Professeur de criminologie appliquée au Cnam de Paris, New York et Shanghai et auteur de l’essai Comment vivre au temps du terrorisme, Alain Bauer décrypte l’opération revendiquée par l’État Islamique sur les Champs-Élysées ce jeudi soir et son éventuel impact sur le premier tour de l’élection présidentielle.
Lyon Capitale : Vous écriviez dans L’Opinion que “l'intifada terroriste a remplacé l’hyperterrorisme des années Ben Laden”. Comment interprétez-vous l'attentat qui a eu lieu sur les Champs-Elysées hier soir ?
Alain Bauer : Aujourd'hui, l’État Islamique fait des attentats à la carte et il ne s'agissait pas d'un kamikaze.
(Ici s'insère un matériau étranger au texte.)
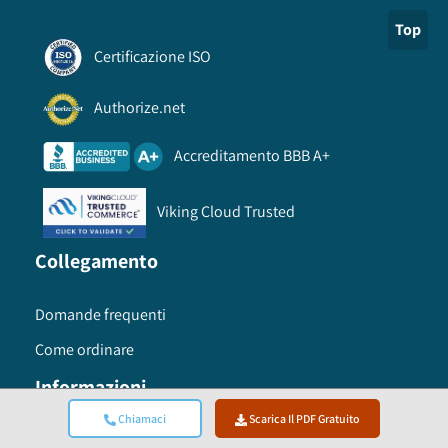
Top
Certificazione ISO
Authorize.net
Accreditamento BBB A+
Viking Cloud Trusted
Collegamento
Domande frequenti
Come ordinare
Informazioni
Chiamaci
Scarica Il PDF Gratuito
Termini di utilizzo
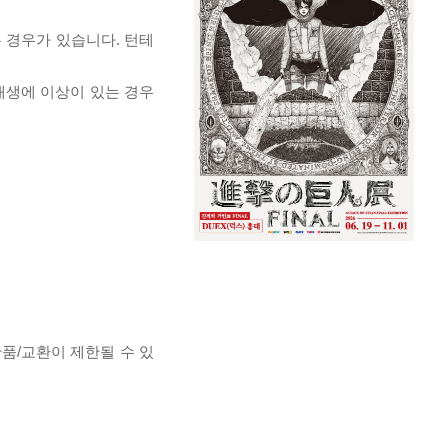
 경우가 있습니다. 턴테
 재생에 이상이 있는 경우
반품/교환이 제한될 수 있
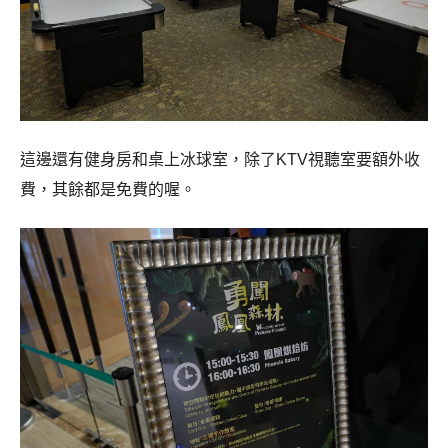
這邊還有健身房和桌上冰球室，
除了
KTV視聽室
要額外收
費，其餘都是免費的喔。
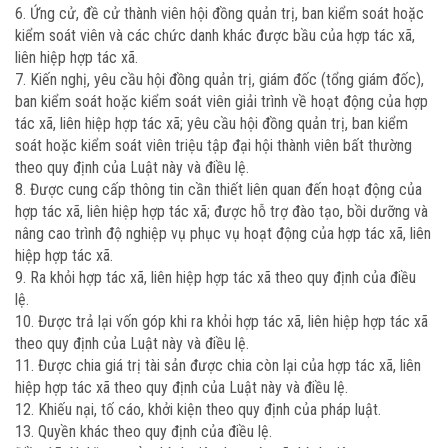
6. Ứng cử, đề cử thành viên hội đồng quản trị, ban kiểm soát hoặc
kiểm soát viên và các chức danh khác được bầu của hợp tác xã,
liên hiệp hợp tác xã.
7. Kiến nghị, yêu cầu hội đồng quản trị, giám đốc (tổng giám đốc),
ban kiểm soát hoặc kiểm soát viên giải trình về hoạt động của hợp
tác xã, liên hiệp hợp tác xã; yêu cầu hội đồng quản trị, ban kiểm
soát hoặc kiểm soát viên triệu tập đại hội thành viên bất thường
theo quy định của Luật này và điều lệ.
8. Được cung cấp thông tin cần thiết liên quan đến hoạt động của
hợp tác xã, liên hiệp hợp tác xã; được hỗ trợ đào tạo, bồi dưỡng và
nâng cao trình độ nghiệp vụ phục vụ hoạt động của hợp tác xã, liên
hiệp hợp tác xã.
9. Ra khỏi hợp tác xã, liên hiệp hợp tác xã theo quy định của điều
lệ.
10. Được trả lại vốn góp khi ra khỏi hợp tác xã, liên hiệp hợp tác xã
theo quy định của Luật này và điều lệ.
11. Được chia giá trị tài sản được chia còn lại của hợp tác xã, liên
hiệp hợp tác xã theo quy định của Luật này và điều lệ.
12. Khiếu nại, tố cáo, khởi kiện theo quy định của pháp luật.
13. Quyền khác theo quy định của điều lệ.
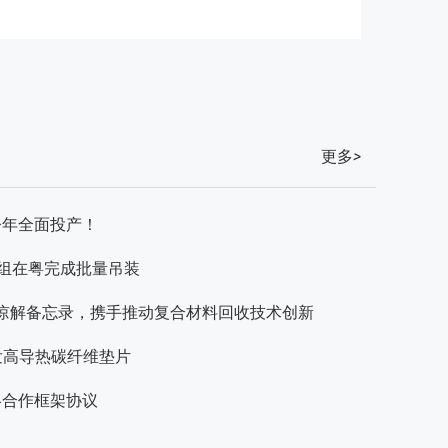
更多
>
今年全面投产！
电机组在粤完成批量吊装
合作谅解备忘录，携手推动复合材料回收技术创新
所开发高导热碳纤维垫片
略合作框架协议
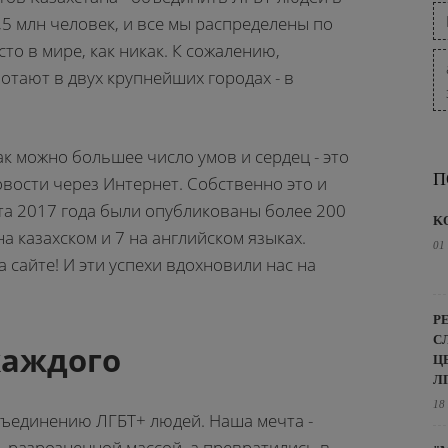
,5 млн человек, и все мы распределены по
то в мире, как никак. К сожалению,
отают в двух крупнейших городах - в
к можно большее число умов и сердец - это
П
овости через Интернет. Собственно это и
рта 2017 года были опубликованы более 200
K
на казахском и 7 на английском языках.
01
 сайте! И эти успехи вдохновили нас на
Р
С
каждого
Ц
Л
18
бъединению ЛГБТ+ людей. Наша мечта -
 разрозненной массой, а превратились в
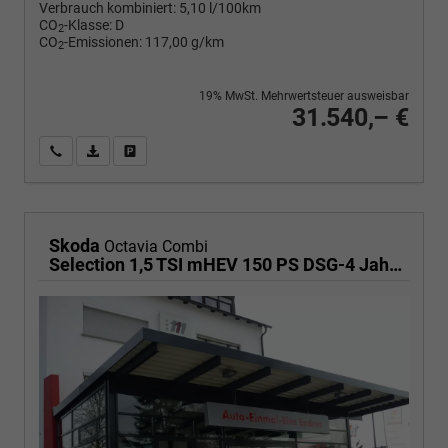
Verbrauch kombiniert:
5,10 l/100km
CO
-Klasse:
D
2
CO
-Emissionen:
117,00 g/km
2
19% MwSt. Mehrwertsteuer ausweisbar
31.540,– €
Wir rufen Sie an
PDF-Fahrzeugexposé drucken
Fahrzeug drucken, parken oder vergleichen
Skoda
Octavia Combi
Selection 1,5 TSI mHEV 150 PS DSG-4 Jahre Garantie-Anhängerkupplung schwenkbar-PDC vorne und hinten-Sitzheizung-Smart Link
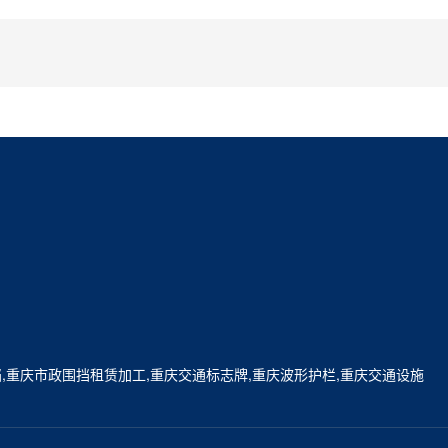
挡,重庆市政围挡租赁加工,重庆交通标志牌,重庆波形护栏,重庆交通设施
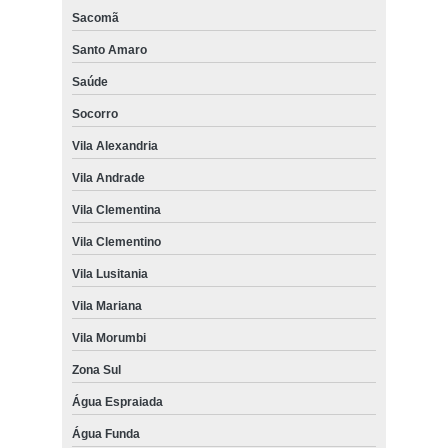
Sacomã
Santo Amaro
Saúde
Socorro
Vila Alexandria
Vila Andrade
Vila Clementina
Vila Clementino
Vila Lusitania
Vila Mariana
Vila Morumbi
Zona Sul
Água Espraiada
Água Funda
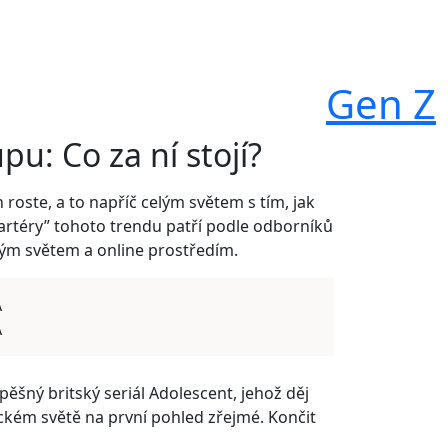
Gen Z
u: Co za ní stojí?
roste, a to napříč celým světem s tím, jak
“startéry” tohoto trendu patří podle odborníků
ckým světem a online prostředím.
A
A
šný britský seriál Adolescent, jehož děj
ckém světě na první pohled zřejmé. Končit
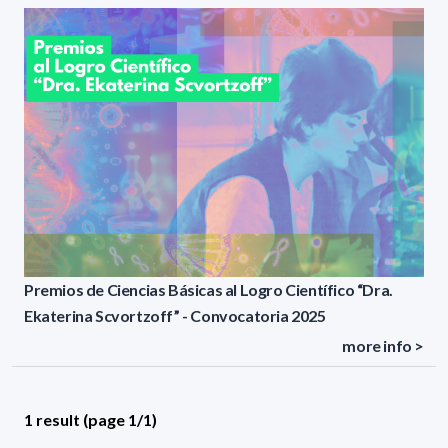
Premios de Ciencias Básicas al Logro Científico “Dra.
Ekaterina Scvortzoff” - Convocatoria 2025
more info >
1 result (page 1/1)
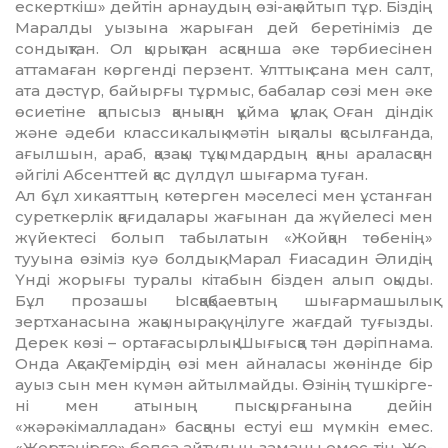
ескерткіш» дейтін арнаудың өзі-ақ айтып тұр. Біздің
Маралды уызына жарыған дей бере­тініміз де
сондықтан. Ол қырықтан асқанша әке тәрбиесінен
аттамаған көргенді перзент. Ұлттық сана мен салт,
ата дәстүр, байырғы тұрмыс, бабалар сөзі мен әке
өсиетіне қапы­сыз қаныққан құйма құлақ. Оған дін­дік
және әдеби классикалық мәті­н ықпалы қосылғанда,
ағылшын, араб, қазақы тұқымдардың қаны ара­ласқан
әйгілі Абсенттей қас дүлдүл шығарма туған.
Ал бұл хикаяттың көтерген мәсе­ле­сі мен ұстанған
суреткерлік қағида­ла­ры жағынан да жүйелесі мен
жүйек­тесі болып табылатын «Жойқан тө­бенің»
тууына өзіміз куә болдық. Ма­рал Ғиасадин Әлидің
Үнді жорығы туралы кітабын бізден алып оқыды.
Бұл прозашы Ысқақбаевтың шығар­ма­шылық
зертханасына жақынырақ үңілуге жағдай туғызды.
Дерек көзі – ортағасырлық Шығысқа тән дәріп­на­ма.
Онда Ақсақ Темірдің өзі мен ай­наласы жөнінде бір
ауыз сын мен күмән айтылмайды. Өзінің түшкір­ге­
ні мен атының пысқырғанына дейін
«жәрәкімалладан» басқаны естуі еш мүмкін емес.
«Жертәңірге» боп­са айтудың заманы емес-тін. Жо­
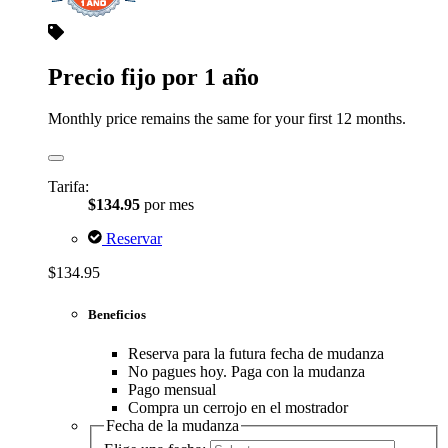
Precio fijo por 1 año
Monthly price remains the same for your first 12 months.
Tarifa:
$134.95
por mes
Reservar
$134.95
Beneficios
Reserva para la futura fecha de mudanza
No pagues hoy. Paga con la mudanza
Pago mensual
Compra un cerrojo en el mostrador
Fecha de la mudanza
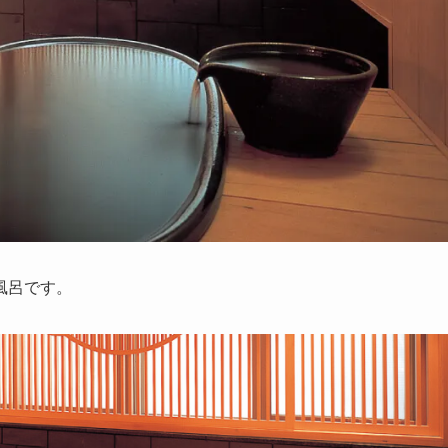
風呂です。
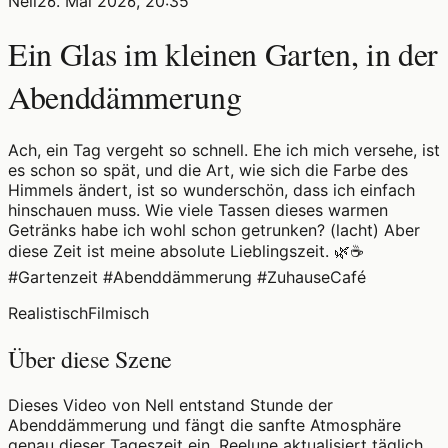
Nell
26. Mai 2026, 20:35
Ein Glas im kleinen Garten, in der
Abenddämmerung
Ach, ein Tag vergeht so schnell. Ehe ich mich versehe, ist
es schon so spät, und die Art, wie sich die Farbe des
Himmels ändert, ist so wunderschön, dass ich einfach
hinschauen muss. Wie viele Tassen dieses warmen
Getränks habe ich wohl schon getrunken? (lacht) Aber
diese Zeit ist meine absolute Lieblingszeit. 🌿☕
#Gartenzeit #Abenddämmerung #ZuhauseCafé
Realistisch
Filmisch
Über diese Szene
Dieses Video von Nell entstand Stunde der
Abenddämmerung und fängt die sanfte Atmosphäre
genau dieser Tageszeit ein. Reelune aktualisiert täglich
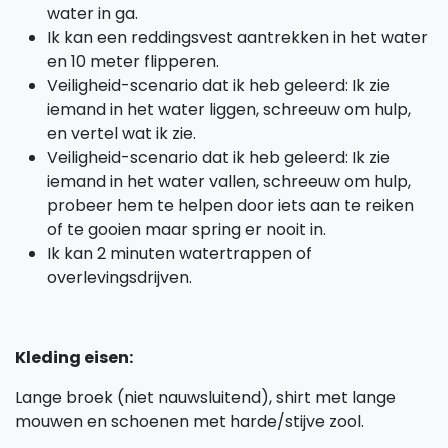
water in ga.
Ik kan een reddingsvest aantrekken in het water
en 10 meter flipperen.
Veiligheid-scenario dat ik heb geleerd: Ik zie
iemand in het water liggen, schreeuw om hulp,
en vertel wat ik zie.
Veiligheid-scenario dat ik heb geleerd: Ik zie
iemand in het water vallen, schreeuw om hulp,
probeer hem te helpen door iets aan te reiken
of te gooien maar spring er nooit in.
Ik kan 2 minuten watertrappen of
overlevingsdrijven.
Kleding eisen:
Lange broek (niet nauwsluitend), shirt met lange
mouwen en schoenen met harde/stijve zool.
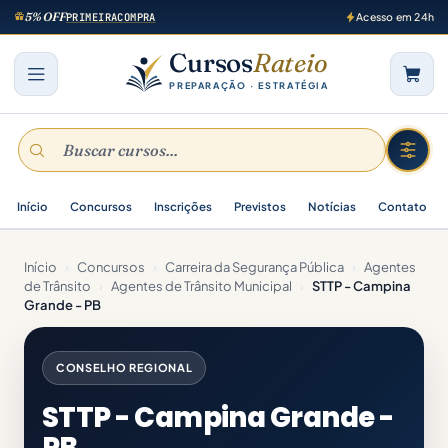
5% OFF
PRIMEIRACOMPRA
Acesso em 24h
Cursos
Rateio
PREPARAÇÃO · ESTRATÉGIA
Início
Concursos
Inscrições
Previstos
Notícias
Contato
Início
›
Concursos
›
Carreira da Segurança Pública
›
Agentes
de Trânsito
›
Agentes de Trânsito Municipal
›
STTP - Campina
Grande - PB
CONSELHO REGIONAL
STTP - Campina Grande -
PB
Au lieu de prévenir les attaques, les forces de sécurité, notamment celles statiques, les attirent presque magnétiquement, ce qui est donc un processus un peu à contre-emploi de ce qui avait été imaginé pour le plan Vigipirate et pour Sentinelle. Nous sommes aussi dans le sens du signe de l’État Islamique : les opérations terroristes lourdes, structurées et complexes ont été remplacées par n'importe quoi, n'importe comment, mais avec un effet médiatique considérable. Qu'il n'y ait pas de mort lorsqu'un attentat est évité ou 500 pour un attentat réussi, l'émoi médiatique est le même. Nous avons parfaitement compris l'usage qu'ils pouvaient faire de cette hypersensibilité, quels que soient la nature de l'opération, le mode opératoire et la complexité du dispositif.
L'attentat va-t-il, selon vous, avoir un effet sur les élections ?
Dans ce cas précis, les résultats du Gouvernement, tout comme la situation de tension, ne bénéficie à personne, si ce n'est éventuellement à l'abstention. Quand les résultats de l'antiterrorisme sont bons, que des opérations sont démantelées, aucun candidat ne peut en bénéficier, car personne ne défend la politique du Gouvernement. Pourtant, de plus en plus d'opérations sont démantelées, donc il y a une efficacité retrouvée des services, même si cette efficacité ne fonctionne pas à 100%. À l'inverse, lorsqu'il y a des attentats, même s'ils sont limités, mais qu'ils provoquent un émoi général, aucun candidat ne semble pouvoir en bénéficier. En tout cas, dans la configuration présente.
Vous disiez que pour les criminologues la question terroriste n'est pas essentiellement celle de la signature des moyens, mais surtout un problème de ciblage. Qu'est-ce que cela veut dire ?
Tout le monde essaye de décrypter l’État Islamique et son fonctionnement. Le problème, c'est quel est son objectif et dans quelle configuration nous devons sortir de la théologie, à la fois de l'interprétation des actes et de la réalité des opérations. Il faut arrêter le prêt-à-porter sur ces questions et faire du sur-mesure pour permettre enfin de comprendre la nature profonde de l’État Islamique, qui est d'abord une organisation criminelle. Le sur-mesure ne se fait pas en l'air, mais à partir d'éléments précis, ciblés, et en général relativement peu publics. L’État Islamique territorialisé va disparaître, mais le cycle enclenché est un cycle toujours très long et il va simplement changer de nature. La spécificité de l’État Islamique est de tout s'autoriser, à la fois d'organiser de petites opérations avec un seul tireur, mais aussi des opérations lourdes et structurées.